REQUIREMENT: Your answer must consist only of the lines from the start of the entries through the line that holds "เราจะเห็นว่าสั", copied exactly, with no pictures.
=== DATA EXCERPTS ===
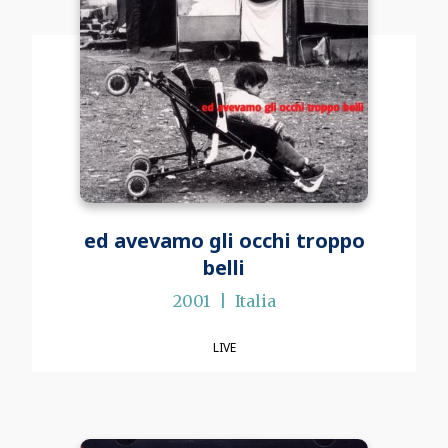
ed avevamo gli occhi troppo
belli
2001
Italia
LIVE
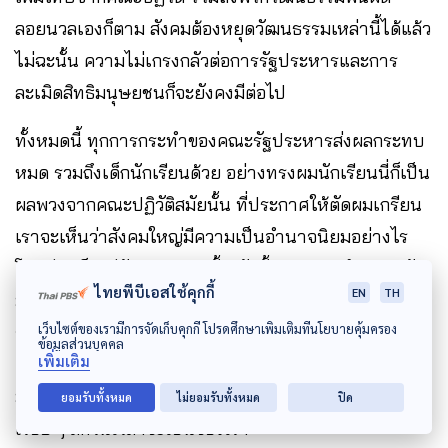
ลอยนวลเองก็ตาม สังคมต้องหยุดวัฒนธรรมเหล่านี้ได้แล้ว
ไม่ฉะนั้น ความไม่เกรงกลัวต่อการรัฐประหารและการ
ละเมิดสิทธิมนุษยชนก็จะยังคงมีต่อไป
ทั้งหมดนี้ ทุกการกระทำของคณะรัฐประหารส่งผลกระทบ
หมด รวมถึงเด็กนักเรียนด้วย อย่างทรงผมนักเรียนนี่ก็เป็น
ผลพวงจากคณะปฏิวัติสมัยนั้น ที่ประกาศให้ตัดผมเกรียน
เราจะเห็นว่าสังคมใหญ่มีความเป็นอำนาจนิยมอย่างไร
โรงเรียนก็จะมีลักษณะตามนั้น ดังนั้นแล้ว เราจึงคาดหวัง
ไทยพีบีเอสใช้คุกกี้
EN
TH
มากว่า การศึกษาไทยจะดีกว่านี้ได้ เราเห็นความพยายาม
เว็บไซต์ของเรามีการจัดเก็บคุกกี้ โปรดศึกษาเพิ่มเติมที่นโยบายคุ้มครอง
จากหลายฝ่ายทั้งครู นักเรียน คนตัวเล็ก ๆ ในระบบที่ไม่
ข้อมูลส่วนบุคคล
เพิ่มเติม
ย่อท้อต่อวันเวลา เสียงของพวกเขาเหล่านี้มีความหมาย
มาก และเชื่อนะว่า การทำงานทางความคิดอย่างนี้ต่อไป
ยอมรับทั้งหมด
ไม่ยอมรับทั้งหมด
ปิด
เรื่อย ๆ สักวันเวลาจะเป็นของเรา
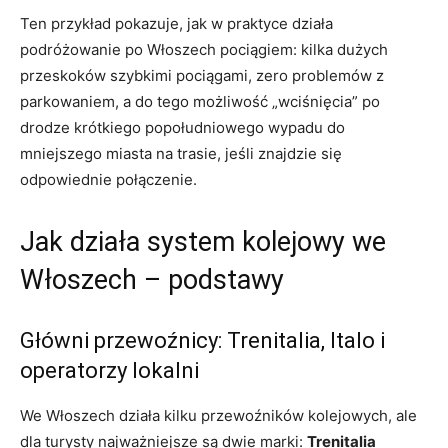
Ten przykład pokazuje, jak w praktyce działa
podróżowanie po Włoszech pociągiem: kilka dużych
przeskoków szybkimi pociągami, zero problemów z
parkowaniem, a do tego możliwość „wciśnięcia” po
drodze krótkiego popołudniowego wypadu do
mniejszego miasta na trasie, jeśli znajdzie się
odpowiednie połączenie.
Jak działa system kolejowy we
Włoszech – podstawy
Główni przewoźnicy: Trenitalia, Italo i
operatorzy lokalni
We Włoszech działa kilku przewoźników kolejowych, ale
dla turysty najważniejsze są dwie marki:
Trenitalia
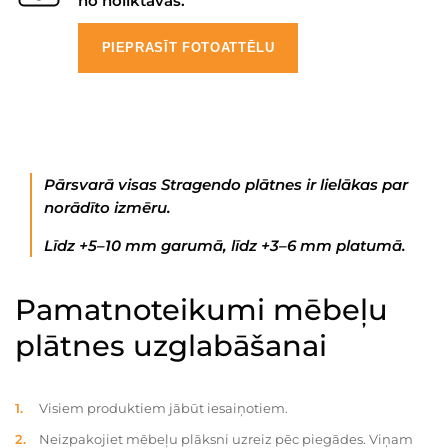
no noliktavas.
PIEPRASĪT FOTOATTĒLU
Pārsvarā visas Stragendo plātnes ir lielākas par
norādīto izmēru.
Līdz +5–10 mm garumā, līdz +3–6 mm platumā.
Pamatnoteikumi mēbeļu
plātnes uzglabāšanai
Visiem produktiem jābūt iesaiņotiem.
Neizpakojiet mēbeļu plāksni uzreiz pēc piegādes. Viņam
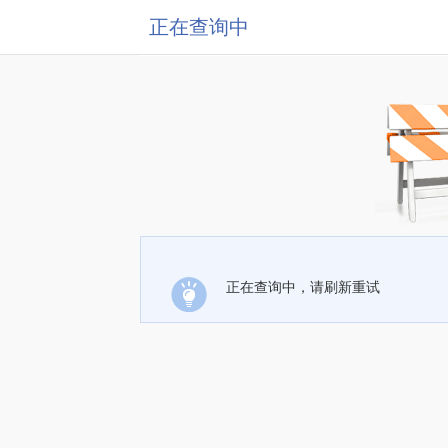
正在查询中
正在查询中，请刷新重试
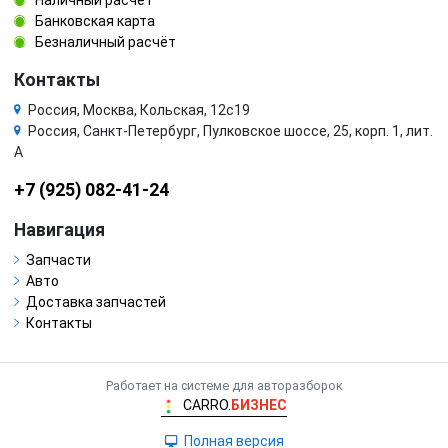
Наличный расчёт
Банковская карта
Безналичный расчёт
Контакты
Россия, Москва, Кольская, 12с19
Россия, Санкт-Петербург, Пулковское шоссе, 25, корп. 1, лит.
А
+7 (925) 082-41-24
Навигация
Запчасти
Авто
Доставка запчастей
Контакты
Работает на системе для авторазборок
CARRO.
БИЗНЕС
Полная версия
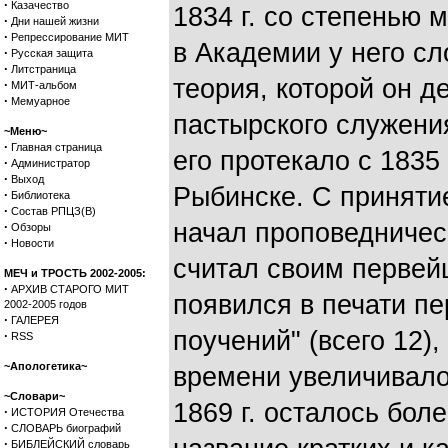
·
Казачество
1834 г. со степенью 
·
Дни нашей жизни
·
Репрессирование МИТ
в Академии у него с
·
Русская защита
·
Литстраница
теория, которой он д
·
МИТ-альбом
·
Мемуарное
пастырского служени
~Меню~
·
Главная страница
его протекало с 1835 г
·
Администратор
·
Выход
Рыбинске. С приняти
·
Библиотека
·
Состав РПЦЗ(В)
начал проповедничес
·
Обзоры
·
Новости
считал своим первейш
МЕЧ и ТРОСТЬ 2002-2005:
·
АРХИВ СТАРОГО МИТ
появился в печати пе
2002-2005 годов
·
ГАЛЕРЕЯ
поучений" (всего 12),
·
RSS
~Апологетика~
времени увеличивалос
~Словари~
1869 г. осталось бол
·
ИСТОРИЯ Отечества
·
СЛОВАРЬ биографий
·
БИБЛЕЙСКИЙ словарь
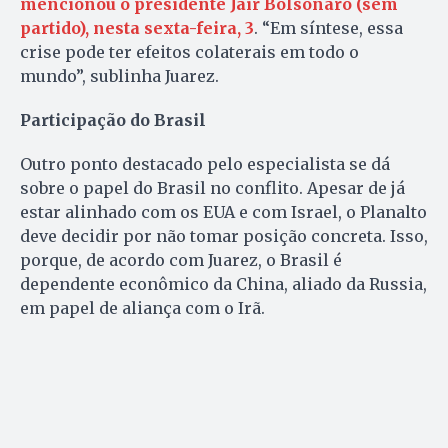
mencionou o presidente Jair Bolsonaro (sem
partido), nesta sexta-feira, 3
. “Em síntese, essa
crise pode ter efeitos colaterais em todo o
mundo”, sublinha Juarez.
Participação do Brasil
Outro ponto destacado pelo especialista se dá
sobre o papel do Brasil no conflito. Apesar de já
estar alinhado com os EUA e com Israel, o Planalto
deve decidir por não tomar posição concreta. Isso,
porque, de acordo com Juarez, o Brasil é
dependente econômico da China, aliado da Russia,
em papel de aliança com o Irã.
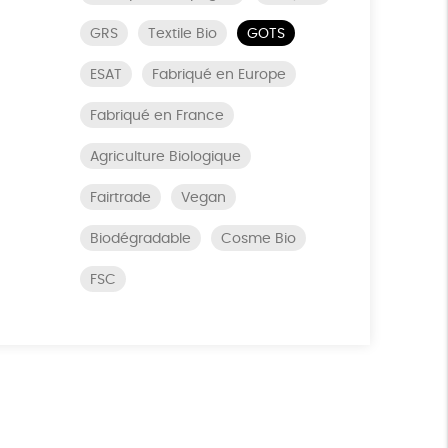
GRS
Textile Bio
GOTS
ESAT
Fabriqué en Europe
Fabriqué en France
Agriculture Biologique
Fairtrade
Vegan
Biodégradable
Cosme Bio
FSC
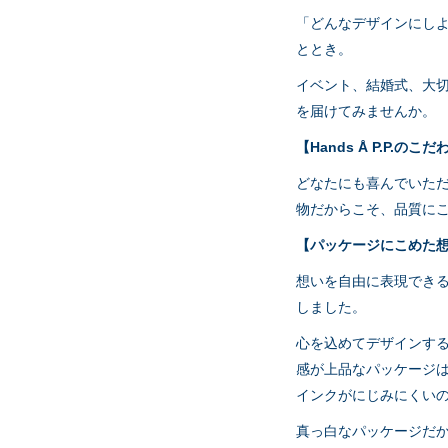
「どんなデザインにし
ととき。
イベント、結婚式、大
を届けてみませんか。
【Hands Å P.P.のこ
どなたにも喜んでいた
物だからこそ、品質に
【パッケージにこめた
想いを自由に表現でき
しました。
心を込めてデザインす
感が上品なパッケージ
インクがにじみにくい
真っ白なパッケージだ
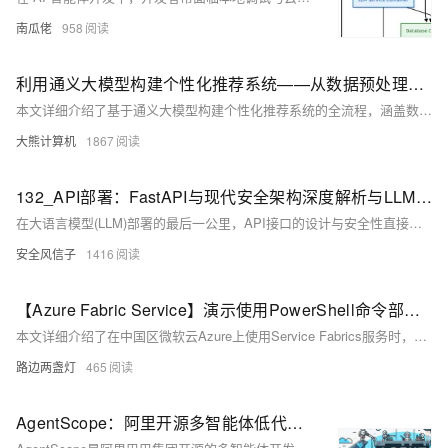
南瓜佬
958
利用通义大模型构建个性化推荐系统——从数据预处理到实时API部署
本文详细介绍了基于通义大模型构建个性化推荐系统的全流程，涵盖数据预处理、模型微调、实时部署及效果优化。通过采用Qwen-72B结合LoRA技术，实现电商场景下CTR提升58%，GMV增长12.7%。文章分析了特征工程、多任务学习和性能调优的关键步骤，并探讨内存优化与蒸馏实践。最后总结了大模型在推荐系统中的适用场景与局限性，提出未来向MoE架构和因果推断方向演进的建议。
大熊计算机
1867
132_API部署：FastAPI与现代安全架构深度解析与LLM服务化最佳实践
在大语言模型(LLM)部署的最后一公里，API接口的设计与安全性直接决定了模型服务的可用性、稳定性与用户信任度。随着2025年LLM应用的爆炸式增长，如何构建高性能、高安全性的REST API成为开发者面临的核心挑战。FastAPI作为Python生态中最受青睐的Web框架之一，凭借其卓越的性能、强大的类型安全支持和完善的文档生成能力，已成为LLM服务化部署的首选方案。
安全风信子
1416
【Azure Fabric Service】演示使用PowerShell命令部署SF应用程序(.NET)
本文详细介绍了在中国区微软云Azure上使用Service Fabrics服务时，通过PowerShell命令发布.NET应用的全过程。由于Visual Studio 2022无法直接发布应用，需借助PowerShell脚本完成部署。文章分三步讲解：首先在Visual Studio 2022中打包应用部署包，其次连接SF集群并上传部署包，最后注册应用类型、创建实例并启动服务。过程中涉及关键参数如服务器证书指纹和服务端证书指纹的获取，并附带图文说明，便于操作。参考官方文档，帮助用户成功部署并运行服务。
路边两盏灯
465
AgentScope：阿里开源多智能体低代码开发平台，支持一键导出源码、多种模型API和本地模型部署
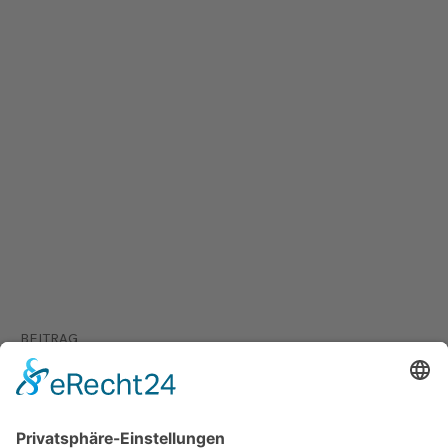
BEITRAG
Persönlichkeitsentwicklung bei
Kindern im Grundschulalter –
Warum sie so wichtig ist und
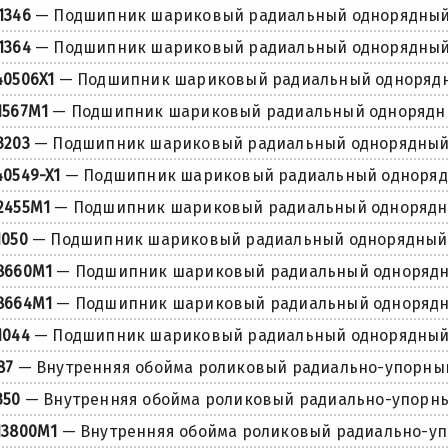
1346
— Подшипник шариковый радиальный однорядны
1364
— Подшипник шариковый радиальный однорядны
40506X1
— Подшипник шариковый радиальный одноряд
1567M1
— Подшипник шариковый радиальный одноряд
3203
— Подшипник шариковый радиальный однорядны
40549-X1
— Подшипник шариковый радиальный одноря
2455M1
— Подшипник шариковый радиальный одноряд
1050
— Подшипник шариковый радиальный однорядный
8660M1
— Подшипник шариковый радиальный одноряд
8664M1
— Подшипник шариковый радиальный одноряд
1044
— Подшипник шариковый радиальный однорядны
87
— Внутренняя обойма роликовый радиально-упорны
350
— Внутренняя обойма роликовый радиально-упорн
13800M1
— Внутренняя обойма роликовый радиально-у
===
ANSWER TO THE PROBLEM:
ed avevamo gli occhi troppo
belli
2001
Italia
LIVE
ลอยนวลเองก็ตาม สังคมต้องหยุดวัฒนธรรมเหล่านี้ได้แล้ว
ไม่ฉะนั้น ความไม่เกรงกลัวต่อการรัฐประหารและการ
ละเมิดสิทธิมนุษยชนก็จะยังคงมีต่อไป
ทั้งหมดนี้ ทุกการกระทำของคณะรัฐประหารส่งผลกระทบ
หมด รวมถึงเด็กนักเรียนด้วย อย่างทรงผมนักเรียนนี่ก็เป็น
ผลพวงจากคณะปฏิวัติสมัยนั้น ที่ประกาศให้ตัดผมเกรียน
เราจะเห็นว่าสังคมใหญ่มีความเป็นอำนาจนิยมอย่างไร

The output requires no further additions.